4.2. En l'occurrence, le permis de conduire du recourant a déjà été retiré au titre d’un retrait de sécurité d’une durée indéterminé avec un minimum incompressible de 24 mois en application de l’art 16 c al. 2 let. d LCR. Cette mesure a été révoquée le 17 août 2018. La période de cinq ans n’était ainsi pas encore échue lorsque le recourant, le 9 août 2023, a commis une nouvelle infraction qualifiée de grave. Dans de telles circonstances, la loi ne permettait pas à l’autorité de prononcer une autre mesure plus clémente que celle du retrait définitif du permis de conduire avec un minimum incompressible de cinq ans (art. 23 al. 3 LCR). Contrairement à ce que pense le recourant, conformément à la jurisprudence susmentionnée, la période probatoire commence à l'expiration du dernier jour de l'exécution du retrait et non pas le jour où l'infraction a été commise ou le jour du prononcé de la décision y relative.
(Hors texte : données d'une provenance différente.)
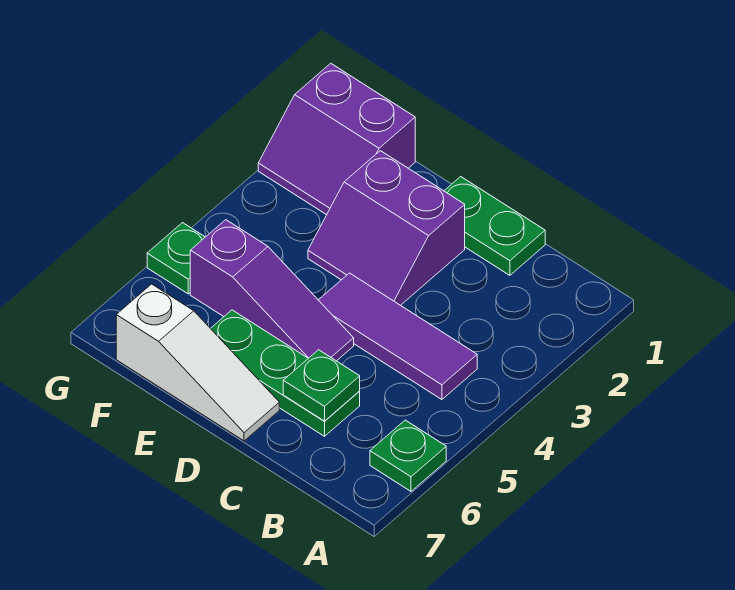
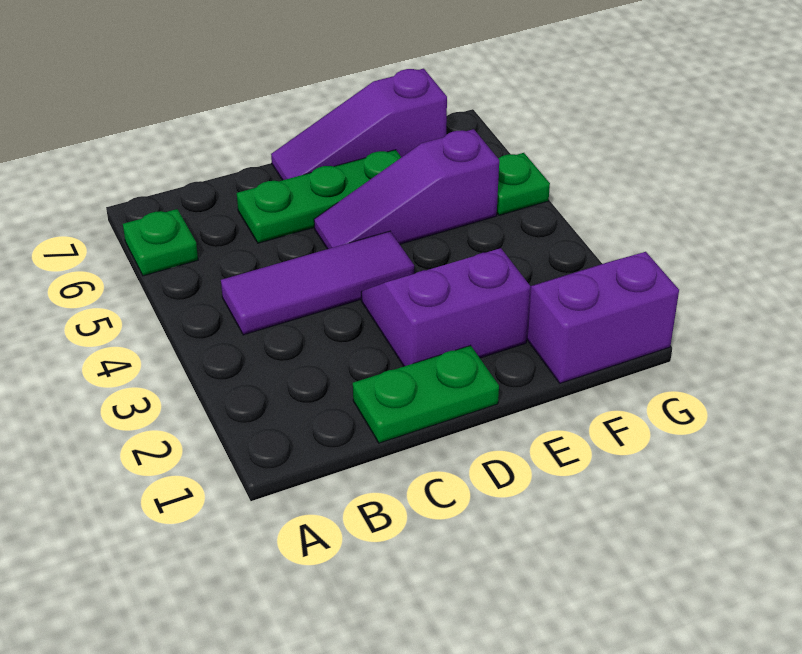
green 1x1 plate [283,350,360,421] -> none
white 1x3 slope [116,284,279,441] -> purple 1x3 slope [271,69,447,180]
Finalement, il n’est pas possible de réduire la durée minimale du retrait, même en présence de la nécessité professionnelle de conduire un véhicule automobile. Partant, c'est à raison que l'autorité intimée a fait application de l'art. 16 c al. 2 let. e LCR et a définitivement retiré le permis de conduire du recourant avec un minimum incompressible de cinq ans.
5.
5.1. Pour l'ensemble des motifs qui précèdent, la décision attaquée doit être confirmée et le recours rejeté.
5.2. Vu l'issue du recours, les frais de procédure doivent être mis à la charge du recourant qui succombe (art. 131 CPJA). Ils sont fixés à CHF 800.- et sont compensés par l'avance de frais de même montant prestée par le recourant le 11 mars 2024.
la Cour arrête:
I. Le recours est rejeté.
II.Les frais de procédure de CHF 800.- sont mis à la charge du recourant. Ils sont compensés par l'avance de frais prestée.
III.Notification.
Cette décision peut faire l'objet d'un recours auprès du Tribunal fédéral, à Lausanne, dans les 30 jours dès sa notification.
La fixation du montant des frais de procédure peut, dans un délai de 30 jours, faire l'objet d'une réclamation auprès de l'autorité qui a statué, lorsque seule cette partie de la décision est contestée (art. 148 CPJA).